Although this all makes for a good prima facie case for aluminium as a potential cause of Alzheimer’s disease, one has to remember that aluminium might be accumulating in the brain as a result of the condition rather than as an agent which is causing it. It is possible that damaged tissue may accumulate aluminium in greater quantities than undamaged tissue. Most people working in this field believe that aluminium accumulates passively as a consequence of ageing or damage to brain cells. Moreover, accumulation of aluminium is known to occur in other brain disorders, in which the characteristic changes of Alzheimer’s disease do not occur. The people dying of dialysis encephalopathy did not develop the same changes in the brain as are found in Alzheimer’s disease or if they did, to only a very minor and possibly insignificant extent.

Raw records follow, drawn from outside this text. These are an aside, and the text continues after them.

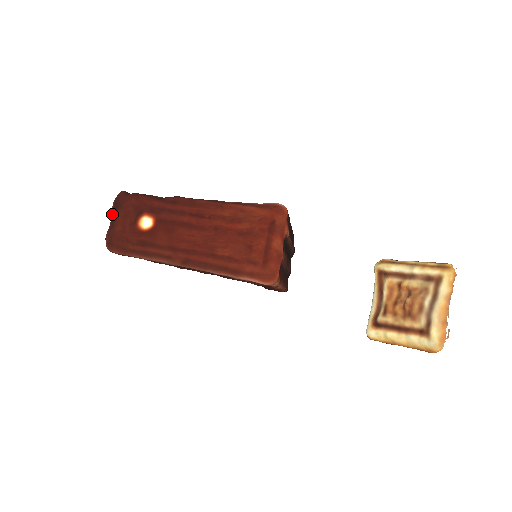
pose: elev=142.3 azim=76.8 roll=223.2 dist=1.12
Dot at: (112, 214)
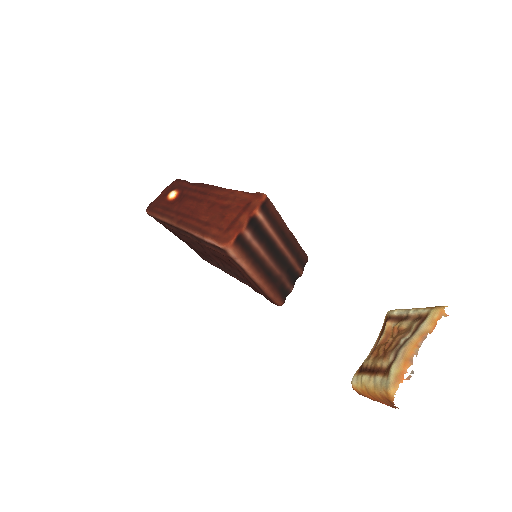
Dot at: occluded
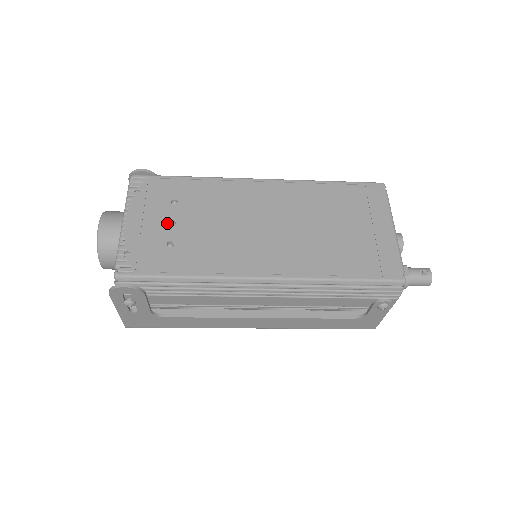
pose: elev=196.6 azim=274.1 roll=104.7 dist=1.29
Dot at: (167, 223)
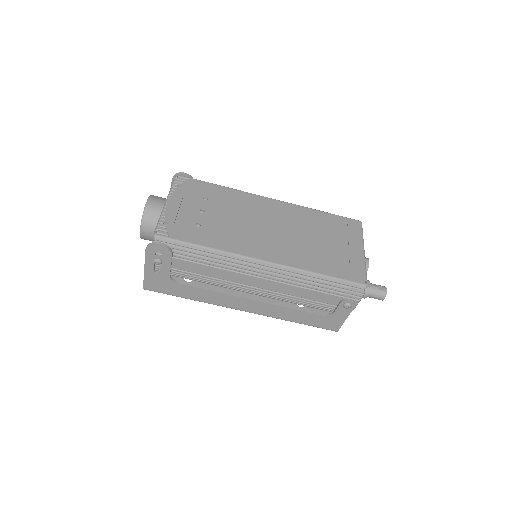
Dot at: (198, 211)
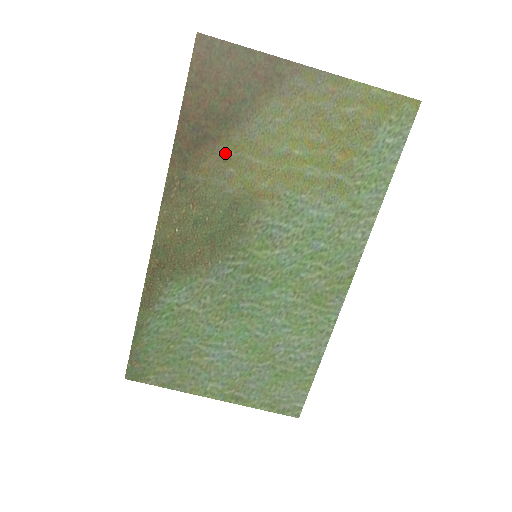
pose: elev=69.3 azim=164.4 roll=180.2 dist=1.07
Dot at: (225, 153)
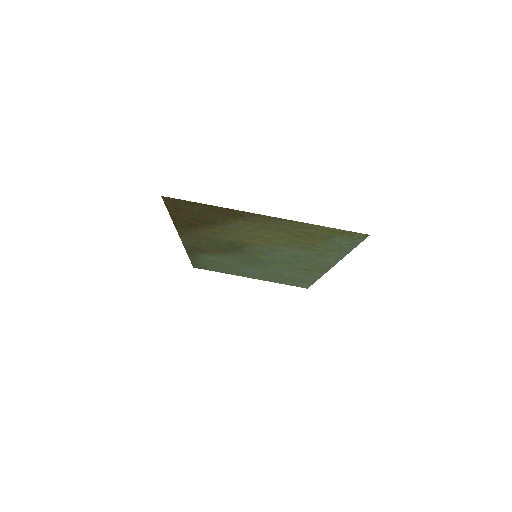
Dot at: (214, 231)
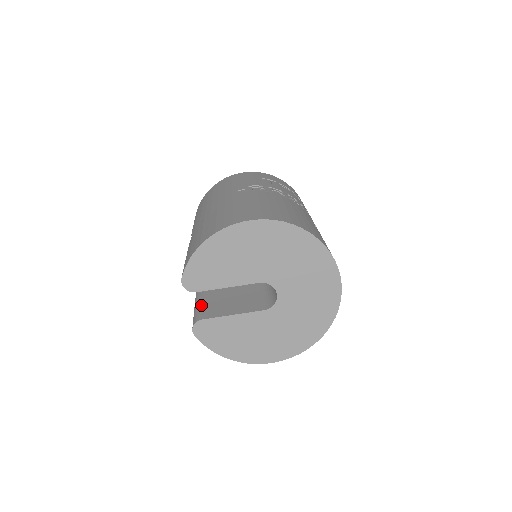
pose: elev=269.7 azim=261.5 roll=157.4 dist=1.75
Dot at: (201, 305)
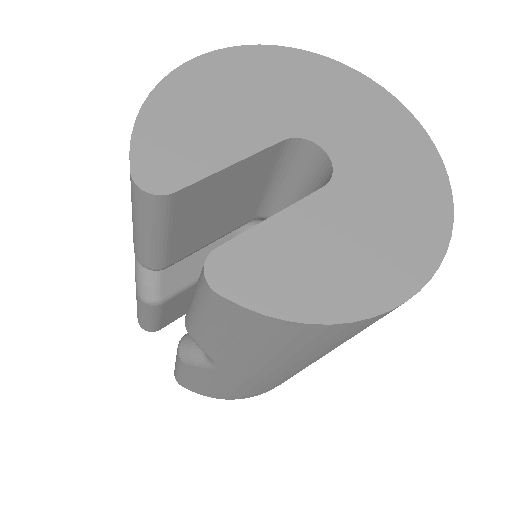
Dot at: occluded
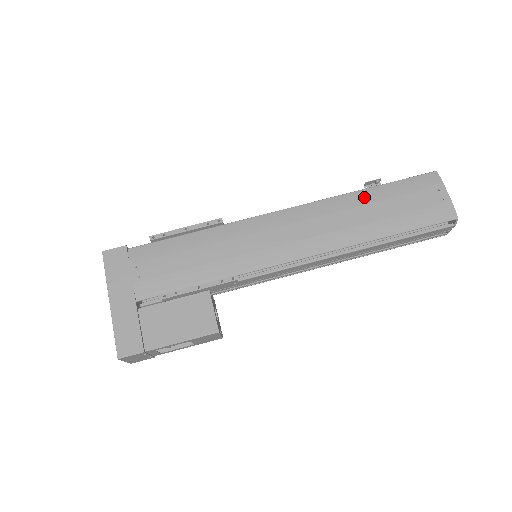
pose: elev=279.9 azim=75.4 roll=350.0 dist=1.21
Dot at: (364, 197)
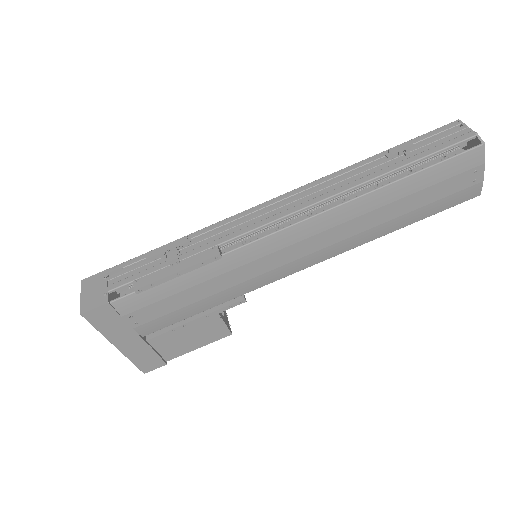
Dot at: (390, 194)
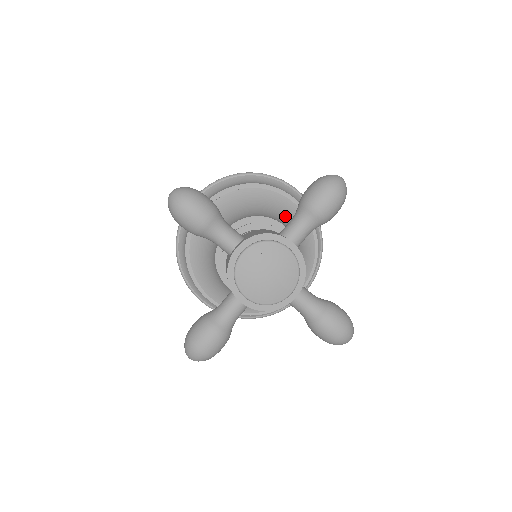
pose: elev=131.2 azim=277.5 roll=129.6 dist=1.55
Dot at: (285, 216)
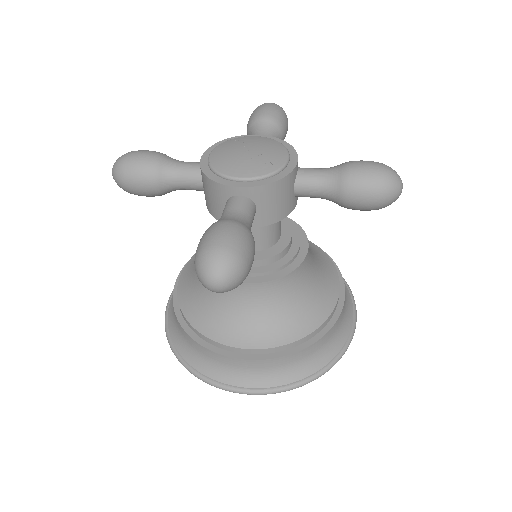
Dot at: occluded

In addition, aluminium does not accumulate in all places where plaques and tangles occur and in at least one study it was found not to have accumulated in that part of the brain that is usually most severely affected by the abnormal changes. If aluminium really were important, one would have expected the highest levels in this area – the hippocampus.
A lot of prominence has recently been given to the level of aluminium in drinking water. Aluminium is added to the water supply as part of the purification process and in many parts of the country water has a naturally high level of aluminium dissolved in it. Although a recent study claims that Alzheimer’s disease appeared to be more common in parts of the country with higher than average levels of aluminium in the water, even this evidence is not strong enough to implicate aluminium as the cause of Alzheimer’s disease.

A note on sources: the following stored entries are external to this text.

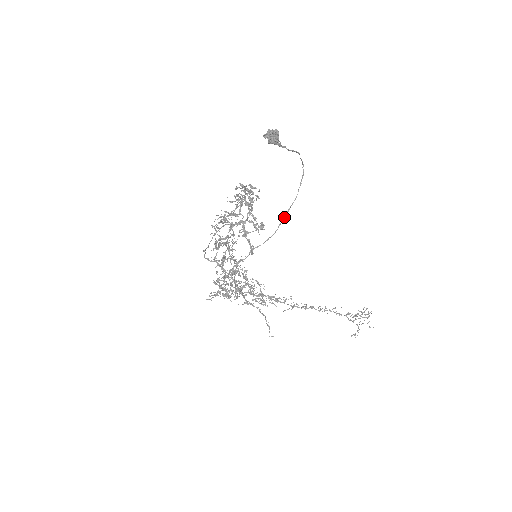
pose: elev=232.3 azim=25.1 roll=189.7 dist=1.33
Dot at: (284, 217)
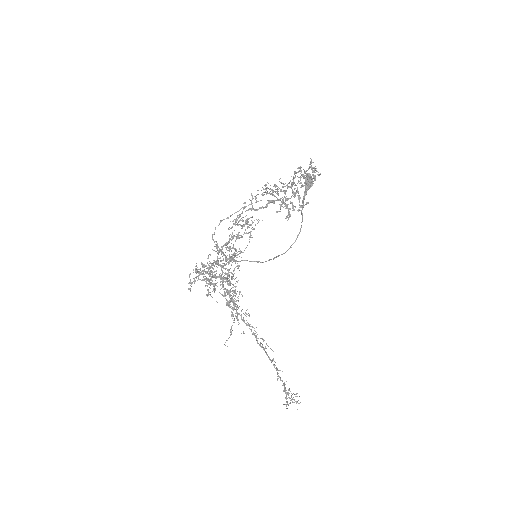
Dot at: (273, 258)
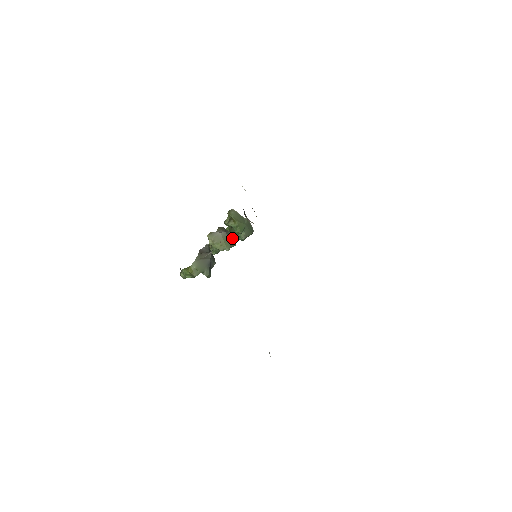
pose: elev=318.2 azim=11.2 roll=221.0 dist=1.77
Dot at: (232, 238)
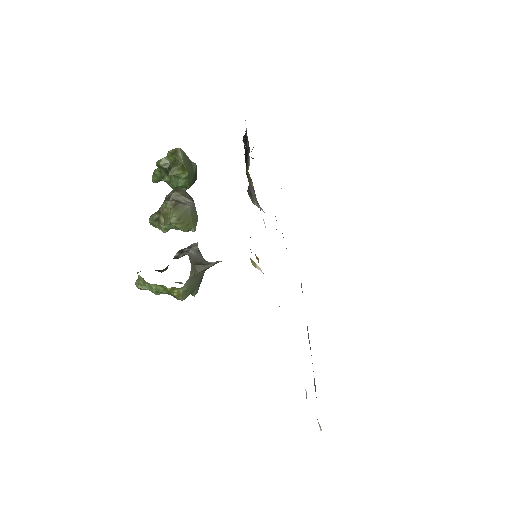
Dot at: occluded
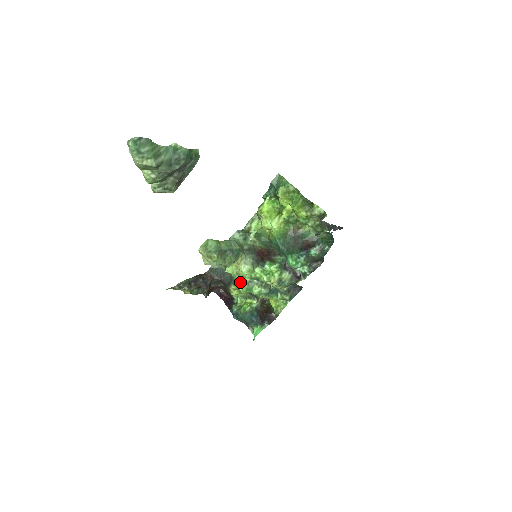
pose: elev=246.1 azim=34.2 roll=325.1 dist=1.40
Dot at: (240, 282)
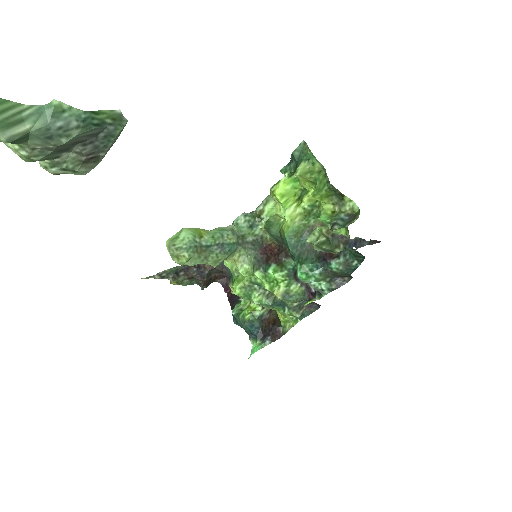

The study is a difficult one to interpret for a number of reasons; although in general it was reported that there were more cases of Alzheimer’s disease in areas where the water was high in aluminium, some areas with the highest levels were not associated with the greatest number of cases. Besides, we take in a lot more aluminium with our food than in our drinking water. The latter is responsible for only a small proportion of the 5-6 mg of aluminium that most adults ingest each day.

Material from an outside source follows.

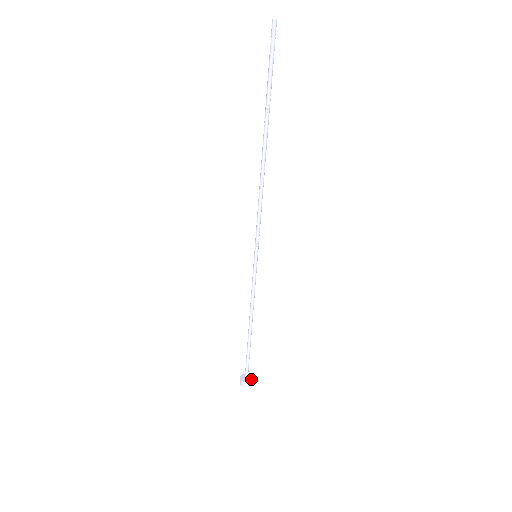
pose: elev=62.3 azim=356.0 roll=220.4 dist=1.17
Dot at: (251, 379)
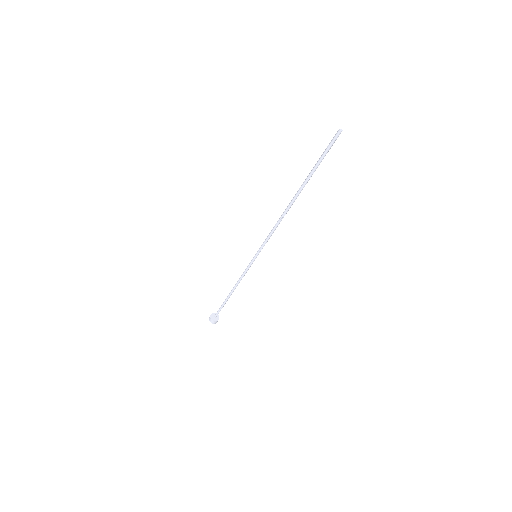
Dot at: (218, 319)
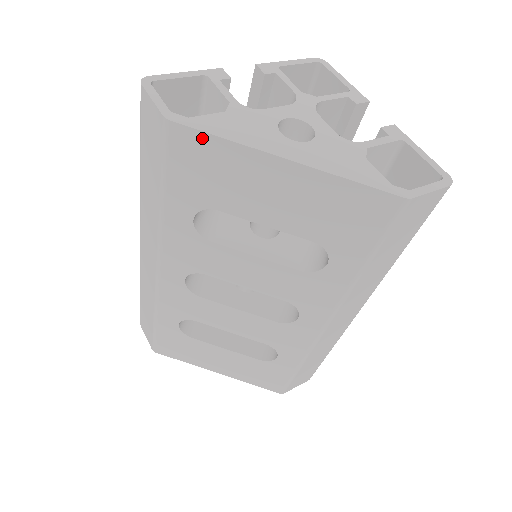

If aluminium is one day shown to be an important contributory factor and the scepticism of many of us shown to be inappropriate, it will prove very difficult to minimize our intake of the substance. Aluminium is one of the most common elements in the earth’s crust and is present all around us. Not only does it occur in our water and naturally in our food, it is a common component of some food additives. It is present in cosmetics and talcum powder and in the dust that we breathe.
In any case the link, if one exists, between aluminium and Alzheimer’s disease is unlikely to be a simple matter of cause and effect. Two people can live side by side for sixty years, having got married in their late teens or early twenties, consuming a very similar amount of aluminium throughout their life. Only one of them develops Alzheimer’s disease and their neighbours who probably have a not dissimilar lifestyle, are also spared. Why this selectivity? It is possible that some subjects with Alzheimer’s disease inherit a tendency to be particularly sensitive to aluminium or process it within their nervous systems in an abnormal manner. Although this possibility does exist, there is as yet no firm evidence in its favour.
Finally, an alternative and totally speculative hypothesis involves the suggestion that the aluminium that we consume during our adult lives is irrelevant and that if this element plays any part at all in causing Alzheimer’s disease, it is aluminium intake in early life, perhaps even before birth, that is important, causing damage to nerve cells in the brain which does not become apparent until much later in life. There is, however, no evidence at all at the moment to support this possibility and I only mention it for the sake of interest.